● **Activity**
In the entries below, how many lines include "could"? Reply with the number and nothing more.

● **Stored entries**
------------

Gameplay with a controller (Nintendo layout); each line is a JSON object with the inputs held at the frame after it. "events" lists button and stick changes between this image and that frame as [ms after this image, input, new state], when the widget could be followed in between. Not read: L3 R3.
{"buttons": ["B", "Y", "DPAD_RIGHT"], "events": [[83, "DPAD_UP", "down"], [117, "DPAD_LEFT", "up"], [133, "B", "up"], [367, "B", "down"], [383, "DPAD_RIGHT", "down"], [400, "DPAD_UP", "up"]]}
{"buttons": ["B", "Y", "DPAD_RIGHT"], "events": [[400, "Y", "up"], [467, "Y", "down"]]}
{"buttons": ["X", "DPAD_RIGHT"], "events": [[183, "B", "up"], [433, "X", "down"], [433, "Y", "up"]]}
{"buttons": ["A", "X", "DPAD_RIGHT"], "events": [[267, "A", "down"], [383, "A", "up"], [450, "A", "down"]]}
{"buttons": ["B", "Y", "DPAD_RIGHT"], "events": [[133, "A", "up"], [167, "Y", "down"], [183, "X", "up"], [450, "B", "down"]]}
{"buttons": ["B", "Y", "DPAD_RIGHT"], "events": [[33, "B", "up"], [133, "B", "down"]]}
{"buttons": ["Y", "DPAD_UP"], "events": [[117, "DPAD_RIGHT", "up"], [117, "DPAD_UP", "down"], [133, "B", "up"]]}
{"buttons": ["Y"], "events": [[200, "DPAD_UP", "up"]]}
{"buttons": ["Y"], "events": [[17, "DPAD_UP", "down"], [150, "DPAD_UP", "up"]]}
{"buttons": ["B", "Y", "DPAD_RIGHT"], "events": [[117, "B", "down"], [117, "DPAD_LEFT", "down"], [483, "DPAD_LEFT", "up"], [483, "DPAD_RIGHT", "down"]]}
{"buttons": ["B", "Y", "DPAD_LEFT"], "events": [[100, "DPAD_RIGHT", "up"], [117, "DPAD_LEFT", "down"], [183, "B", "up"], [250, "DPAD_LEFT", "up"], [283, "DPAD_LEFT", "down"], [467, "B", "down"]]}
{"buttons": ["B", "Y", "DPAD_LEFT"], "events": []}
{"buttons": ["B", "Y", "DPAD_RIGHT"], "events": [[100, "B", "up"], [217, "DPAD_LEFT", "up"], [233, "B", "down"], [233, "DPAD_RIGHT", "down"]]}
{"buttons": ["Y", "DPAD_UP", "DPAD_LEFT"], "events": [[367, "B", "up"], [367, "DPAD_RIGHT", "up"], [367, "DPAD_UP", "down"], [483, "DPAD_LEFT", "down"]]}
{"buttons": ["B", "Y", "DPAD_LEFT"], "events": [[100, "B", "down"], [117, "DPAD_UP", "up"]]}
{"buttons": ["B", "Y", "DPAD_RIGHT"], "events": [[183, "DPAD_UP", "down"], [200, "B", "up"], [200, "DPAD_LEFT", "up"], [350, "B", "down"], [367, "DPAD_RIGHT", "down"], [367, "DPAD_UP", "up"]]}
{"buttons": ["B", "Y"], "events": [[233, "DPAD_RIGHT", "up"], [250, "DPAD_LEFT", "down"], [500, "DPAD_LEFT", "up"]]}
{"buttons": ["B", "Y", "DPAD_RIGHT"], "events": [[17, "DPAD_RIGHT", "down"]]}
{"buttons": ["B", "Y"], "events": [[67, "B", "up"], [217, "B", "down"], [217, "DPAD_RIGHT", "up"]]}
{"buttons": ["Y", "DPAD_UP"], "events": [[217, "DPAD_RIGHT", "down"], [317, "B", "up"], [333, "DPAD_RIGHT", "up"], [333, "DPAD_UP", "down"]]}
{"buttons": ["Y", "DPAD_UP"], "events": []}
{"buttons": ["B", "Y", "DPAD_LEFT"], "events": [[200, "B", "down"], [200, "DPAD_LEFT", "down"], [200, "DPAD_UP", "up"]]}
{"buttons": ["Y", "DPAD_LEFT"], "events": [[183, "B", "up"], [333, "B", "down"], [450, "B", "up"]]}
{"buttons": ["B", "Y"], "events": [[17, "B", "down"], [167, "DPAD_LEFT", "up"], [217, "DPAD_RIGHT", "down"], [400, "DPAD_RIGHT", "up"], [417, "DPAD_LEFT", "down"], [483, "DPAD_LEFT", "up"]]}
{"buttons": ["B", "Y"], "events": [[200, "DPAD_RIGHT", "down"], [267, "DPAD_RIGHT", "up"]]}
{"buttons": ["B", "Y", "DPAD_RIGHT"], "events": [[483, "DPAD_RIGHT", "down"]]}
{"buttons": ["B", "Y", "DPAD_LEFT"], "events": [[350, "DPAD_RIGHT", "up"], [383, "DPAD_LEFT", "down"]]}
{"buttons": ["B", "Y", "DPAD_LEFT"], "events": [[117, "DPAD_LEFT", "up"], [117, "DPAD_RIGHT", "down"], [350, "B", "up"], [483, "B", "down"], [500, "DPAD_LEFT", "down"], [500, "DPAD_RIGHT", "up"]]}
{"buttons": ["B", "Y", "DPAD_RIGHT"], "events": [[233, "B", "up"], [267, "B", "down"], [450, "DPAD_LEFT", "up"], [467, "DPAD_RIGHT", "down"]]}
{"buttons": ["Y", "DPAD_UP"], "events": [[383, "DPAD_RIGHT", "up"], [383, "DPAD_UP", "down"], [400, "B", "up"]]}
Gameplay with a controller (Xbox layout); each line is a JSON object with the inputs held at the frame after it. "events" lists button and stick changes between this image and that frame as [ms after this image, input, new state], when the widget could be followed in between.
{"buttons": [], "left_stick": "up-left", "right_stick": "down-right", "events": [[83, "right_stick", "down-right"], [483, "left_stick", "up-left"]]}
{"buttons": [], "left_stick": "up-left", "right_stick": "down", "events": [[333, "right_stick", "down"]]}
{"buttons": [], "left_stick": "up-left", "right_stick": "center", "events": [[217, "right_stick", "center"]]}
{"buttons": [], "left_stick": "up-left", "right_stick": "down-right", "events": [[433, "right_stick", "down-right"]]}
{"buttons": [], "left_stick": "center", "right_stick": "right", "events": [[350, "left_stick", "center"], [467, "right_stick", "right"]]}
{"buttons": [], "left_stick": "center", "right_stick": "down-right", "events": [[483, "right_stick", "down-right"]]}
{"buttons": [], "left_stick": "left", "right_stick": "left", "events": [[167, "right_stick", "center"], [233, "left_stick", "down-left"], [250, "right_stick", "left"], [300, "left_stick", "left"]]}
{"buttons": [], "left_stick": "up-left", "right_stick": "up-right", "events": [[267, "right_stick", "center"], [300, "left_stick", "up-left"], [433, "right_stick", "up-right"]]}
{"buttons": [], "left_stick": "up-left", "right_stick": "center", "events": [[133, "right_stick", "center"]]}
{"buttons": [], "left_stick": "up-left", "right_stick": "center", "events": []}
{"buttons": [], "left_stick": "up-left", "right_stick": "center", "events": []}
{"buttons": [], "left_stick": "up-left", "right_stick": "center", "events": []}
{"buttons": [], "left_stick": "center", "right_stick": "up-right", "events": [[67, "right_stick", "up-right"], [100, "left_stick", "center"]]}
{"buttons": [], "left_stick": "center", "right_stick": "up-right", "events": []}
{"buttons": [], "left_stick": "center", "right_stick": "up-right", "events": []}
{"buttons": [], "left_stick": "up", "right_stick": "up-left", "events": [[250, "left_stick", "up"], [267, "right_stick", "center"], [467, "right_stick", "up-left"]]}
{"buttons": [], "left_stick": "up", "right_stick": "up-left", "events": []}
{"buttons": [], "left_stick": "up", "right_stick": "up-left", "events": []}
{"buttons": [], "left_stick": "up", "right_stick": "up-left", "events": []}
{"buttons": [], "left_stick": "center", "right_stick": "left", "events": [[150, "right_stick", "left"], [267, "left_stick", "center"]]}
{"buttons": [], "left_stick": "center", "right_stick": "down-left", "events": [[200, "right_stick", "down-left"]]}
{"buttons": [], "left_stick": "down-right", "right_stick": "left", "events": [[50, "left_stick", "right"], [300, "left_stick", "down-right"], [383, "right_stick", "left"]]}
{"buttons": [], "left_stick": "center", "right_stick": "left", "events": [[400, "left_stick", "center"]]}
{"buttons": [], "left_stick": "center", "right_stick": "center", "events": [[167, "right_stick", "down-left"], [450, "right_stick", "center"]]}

------------

● **Response to this task**
2